§ **ЦИТИРУЕМЫЙ ОТРЫВОК**:
#####
Только исключительное мастерство летчиков помогало авиагруппе избежать массовых потерь. На некоторых транспортных машинах, попадавших в зону обстрела над Ладожским озером, приходилось нашивать до двух тысяч дюралевых заплат, не говоря уж о других более серьезных повреждениях. А обстановка осложнялась, интенсивность полетов по воздушному мосту должна была резко увеличиться, соответственно возрастала и активность вражеских истребителей.

Вопрос стоял однозначно: дальнейшее использование транспортной авиации на трассе возможно только при условии оснащения каждого самолета средствами огневой защиты.
#####
§ **УЧЕБНОЕ ЗАДАНИЕ**: Сократите абзац отрывка, который начинается словами «Только исключительное мастерство летчиков», сохранив его основные факты.

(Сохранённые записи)
#####
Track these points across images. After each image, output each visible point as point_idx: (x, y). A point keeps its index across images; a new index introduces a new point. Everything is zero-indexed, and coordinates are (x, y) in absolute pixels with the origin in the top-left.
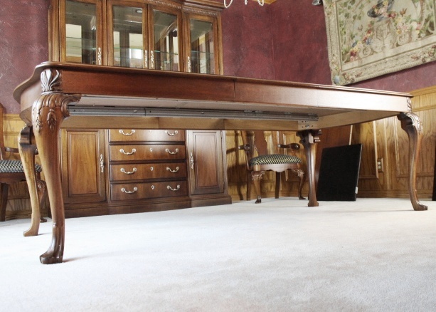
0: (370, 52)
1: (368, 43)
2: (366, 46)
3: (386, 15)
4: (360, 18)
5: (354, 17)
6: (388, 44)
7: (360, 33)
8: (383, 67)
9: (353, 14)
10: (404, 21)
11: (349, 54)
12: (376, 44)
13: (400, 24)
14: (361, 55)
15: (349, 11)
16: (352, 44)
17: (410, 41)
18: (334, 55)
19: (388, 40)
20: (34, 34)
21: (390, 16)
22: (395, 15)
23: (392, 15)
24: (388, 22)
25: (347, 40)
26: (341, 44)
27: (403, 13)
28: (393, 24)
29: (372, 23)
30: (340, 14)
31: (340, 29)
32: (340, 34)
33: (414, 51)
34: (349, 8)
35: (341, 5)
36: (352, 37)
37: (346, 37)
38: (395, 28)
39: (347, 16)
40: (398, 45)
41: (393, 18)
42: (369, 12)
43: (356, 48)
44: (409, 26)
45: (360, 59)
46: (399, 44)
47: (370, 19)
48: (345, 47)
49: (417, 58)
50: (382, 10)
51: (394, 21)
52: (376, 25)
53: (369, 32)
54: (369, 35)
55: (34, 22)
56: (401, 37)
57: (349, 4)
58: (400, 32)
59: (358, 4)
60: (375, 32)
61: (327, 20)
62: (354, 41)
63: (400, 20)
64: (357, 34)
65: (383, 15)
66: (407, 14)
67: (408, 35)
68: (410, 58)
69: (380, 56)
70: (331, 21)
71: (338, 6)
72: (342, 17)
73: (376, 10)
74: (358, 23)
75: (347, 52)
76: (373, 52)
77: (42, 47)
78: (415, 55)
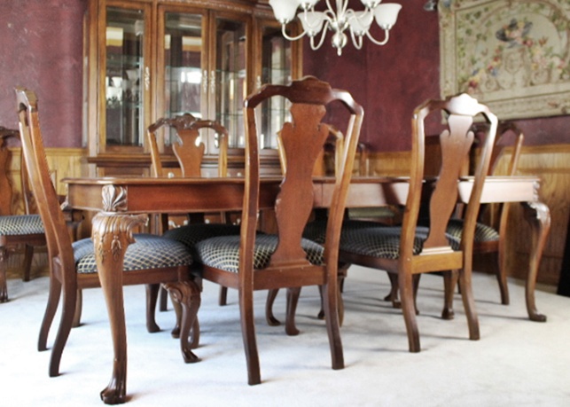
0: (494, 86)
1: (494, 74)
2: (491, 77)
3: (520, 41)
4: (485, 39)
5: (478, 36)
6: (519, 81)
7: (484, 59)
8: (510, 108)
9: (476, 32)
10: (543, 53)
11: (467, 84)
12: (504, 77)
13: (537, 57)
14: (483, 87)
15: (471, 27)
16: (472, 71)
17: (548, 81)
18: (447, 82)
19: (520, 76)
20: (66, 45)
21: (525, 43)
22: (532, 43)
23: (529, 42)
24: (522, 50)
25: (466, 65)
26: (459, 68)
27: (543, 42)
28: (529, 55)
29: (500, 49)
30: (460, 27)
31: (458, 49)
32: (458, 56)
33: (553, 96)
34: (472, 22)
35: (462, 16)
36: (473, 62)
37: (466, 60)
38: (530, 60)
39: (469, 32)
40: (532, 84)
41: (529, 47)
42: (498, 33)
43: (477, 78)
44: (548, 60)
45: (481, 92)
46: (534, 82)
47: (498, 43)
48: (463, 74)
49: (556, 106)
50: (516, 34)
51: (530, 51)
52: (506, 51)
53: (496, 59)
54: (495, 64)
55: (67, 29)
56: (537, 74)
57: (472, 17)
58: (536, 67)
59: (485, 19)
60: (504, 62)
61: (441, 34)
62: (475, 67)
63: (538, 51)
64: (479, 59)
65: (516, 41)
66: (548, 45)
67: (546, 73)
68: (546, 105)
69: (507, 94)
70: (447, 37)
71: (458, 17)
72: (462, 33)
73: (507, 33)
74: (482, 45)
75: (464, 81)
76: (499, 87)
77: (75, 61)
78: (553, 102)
#####
§ **РЕЗУЛЬТАТ ВЫПОЛНЕНИЯ**: Массовых потерь авиагруппа избегала лишь благодаря исключительному мастерству летчиков. На транспортные машины, попавшие под обстрел над Ладожским озером, приходилось нашивать до двух тысяч дюралевых заплат, не считая более серьезных повреждений. Интенсивность полетов по воздушному мосту предстояло резко увеличить, а вместе с ней росла и активность вражеских истребителей.